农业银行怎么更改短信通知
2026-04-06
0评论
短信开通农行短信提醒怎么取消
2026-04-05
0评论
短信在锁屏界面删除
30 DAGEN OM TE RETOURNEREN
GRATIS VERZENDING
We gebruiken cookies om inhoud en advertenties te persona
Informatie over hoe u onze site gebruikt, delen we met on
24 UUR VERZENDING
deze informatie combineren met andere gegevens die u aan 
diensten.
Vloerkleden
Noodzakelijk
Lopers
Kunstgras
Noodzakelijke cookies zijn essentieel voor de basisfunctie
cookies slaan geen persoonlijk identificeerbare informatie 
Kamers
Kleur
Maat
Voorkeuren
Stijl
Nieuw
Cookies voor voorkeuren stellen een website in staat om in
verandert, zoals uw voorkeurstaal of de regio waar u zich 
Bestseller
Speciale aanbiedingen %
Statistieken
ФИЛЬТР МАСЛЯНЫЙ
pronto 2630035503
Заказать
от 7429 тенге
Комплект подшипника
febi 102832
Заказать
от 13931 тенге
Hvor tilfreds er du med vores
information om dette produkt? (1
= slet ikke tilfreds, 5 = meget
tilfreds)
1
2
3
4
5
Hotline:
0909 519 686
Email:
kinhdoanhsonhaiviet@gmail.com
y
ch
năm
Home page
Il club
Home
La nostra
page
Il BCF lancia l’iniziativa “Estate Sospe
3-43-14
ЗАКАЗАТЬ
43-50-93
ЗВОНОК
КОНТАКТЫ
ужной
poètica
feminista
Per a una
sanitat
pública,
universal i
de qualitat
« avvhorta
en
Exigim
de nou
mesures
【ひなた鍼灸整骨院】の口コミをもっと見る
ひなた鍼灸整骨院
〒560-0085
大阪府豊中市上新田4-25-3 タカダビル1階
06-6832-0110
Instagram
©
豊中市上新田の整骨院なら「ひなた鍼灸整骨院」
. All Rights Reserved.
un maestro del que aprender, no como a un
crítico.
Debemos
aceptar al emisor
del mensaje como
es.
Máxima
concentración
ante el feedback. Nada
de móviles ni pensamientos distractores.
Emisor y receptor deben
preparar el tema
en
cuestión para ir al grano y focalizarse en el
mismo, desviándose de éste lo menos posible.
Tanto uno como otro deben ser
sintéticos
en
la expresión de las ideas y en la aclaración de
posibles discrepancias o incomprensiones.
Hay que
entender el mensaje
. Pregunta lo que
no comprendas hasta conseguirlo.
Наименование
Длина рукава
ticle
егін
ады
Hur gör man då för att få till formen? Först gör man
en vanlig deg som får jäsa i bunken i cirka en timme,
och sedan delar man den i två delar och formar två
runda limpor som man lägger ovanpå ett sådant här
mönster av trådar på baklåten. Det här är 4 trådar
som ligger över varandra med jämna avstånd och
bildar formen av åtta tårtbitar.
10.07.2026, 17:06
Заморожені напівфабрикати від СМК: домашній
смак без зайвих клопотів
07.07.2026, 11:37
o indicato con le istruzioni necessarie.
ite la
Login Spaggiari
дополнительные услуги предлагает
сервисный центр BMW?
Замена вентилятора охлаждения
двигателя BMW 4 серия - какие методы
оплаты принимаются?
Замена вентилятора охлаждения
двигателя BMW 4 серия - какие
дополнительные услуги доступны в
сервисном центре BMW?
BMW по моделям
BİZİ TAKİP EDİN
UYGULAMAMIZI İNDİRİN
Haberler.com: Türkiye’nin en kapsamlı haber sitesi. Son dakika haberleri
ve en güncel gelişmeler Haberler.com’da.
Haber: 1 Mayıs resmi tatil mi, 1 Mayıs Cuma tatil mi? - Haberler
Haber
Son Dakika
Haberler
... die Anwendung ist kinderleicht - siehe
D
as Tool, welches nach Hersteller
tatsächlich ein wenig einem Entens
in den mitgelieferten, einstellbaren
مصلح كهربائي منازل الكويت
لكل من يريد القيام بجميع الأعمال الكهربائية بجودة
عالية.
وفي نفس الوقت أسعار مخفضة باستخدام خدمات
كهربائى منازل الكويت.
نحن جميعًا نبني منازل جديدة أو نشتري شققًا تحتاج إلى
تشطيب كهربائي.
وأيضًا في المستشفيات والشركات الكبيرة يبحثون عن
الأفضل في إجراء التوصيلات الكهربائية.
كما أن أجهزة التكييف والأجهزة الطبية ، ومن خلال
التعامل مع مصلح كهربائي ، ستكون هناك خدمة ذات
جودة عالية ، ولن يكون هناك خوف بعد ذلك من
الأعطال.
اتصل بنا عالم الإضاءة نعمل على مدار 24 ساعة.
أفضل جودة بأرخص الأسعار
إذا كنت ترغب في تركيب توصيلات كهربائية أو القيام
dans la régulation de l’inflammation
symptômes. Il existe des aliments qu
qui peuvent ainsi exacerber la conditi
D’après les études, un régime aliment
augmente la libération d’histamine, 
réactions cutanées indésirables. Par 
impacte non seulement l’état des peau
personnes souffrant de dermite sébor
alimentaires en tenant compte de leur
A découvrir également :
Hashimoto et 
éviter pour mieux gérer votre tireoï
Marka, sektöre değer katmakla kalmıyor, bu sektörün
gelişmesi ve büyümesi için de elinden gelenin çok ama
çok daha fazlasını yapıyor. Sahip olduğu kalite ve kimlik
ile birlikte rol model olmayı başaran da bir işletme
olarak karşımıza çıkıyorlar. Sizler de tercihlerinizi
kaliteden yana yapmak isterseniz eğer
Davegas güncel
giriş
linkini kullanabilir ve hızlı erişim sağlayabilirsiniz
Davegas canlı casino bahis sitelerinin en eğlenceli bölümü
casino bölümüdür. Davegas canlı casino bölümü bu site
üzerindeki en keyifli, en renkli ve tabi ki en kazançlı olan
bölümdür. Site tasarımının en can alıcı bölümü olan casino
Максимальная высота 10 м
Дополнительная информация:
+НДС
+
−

## Problem statement
Exact reproduction is required: output the lines from the start of the entries above through the line with "Statistieken".

## Result for this task
农业银行怎么更改短信通知
2026-04-06
0评论
短信开通农行短信提醒怎么取消
2026-04-05
0评论
短信在锁屏界面删除
30 DAGEN OM TE RETOURNEREN
GRATIS VERZENDING
We gebruiken cookies om inhoud en advertenties te persona
Informatie over hoe u onze site gebruikt, delen we met on
24 UUR VERZENDING
deze informatie combineren met andere gegevens die u aan 
diensten.
Vloerkleden
Noodzakelijk
Lopers
Kunstgras
Noodzakelijke cookies zijn essentieel voor de basisfunctie
cookies slaan geen persoonlijk identificeerbare informatie 
Kamers
Kleur
Maat
Voorkeuren
Stijl
Nieuw
Cookies voor voorkeuren stellen een website in staat om in
verandert, zoals uw voorkeurstaal of de regio waar u zich 
Bestseller
Speciale aanbiedingen %
Statistieken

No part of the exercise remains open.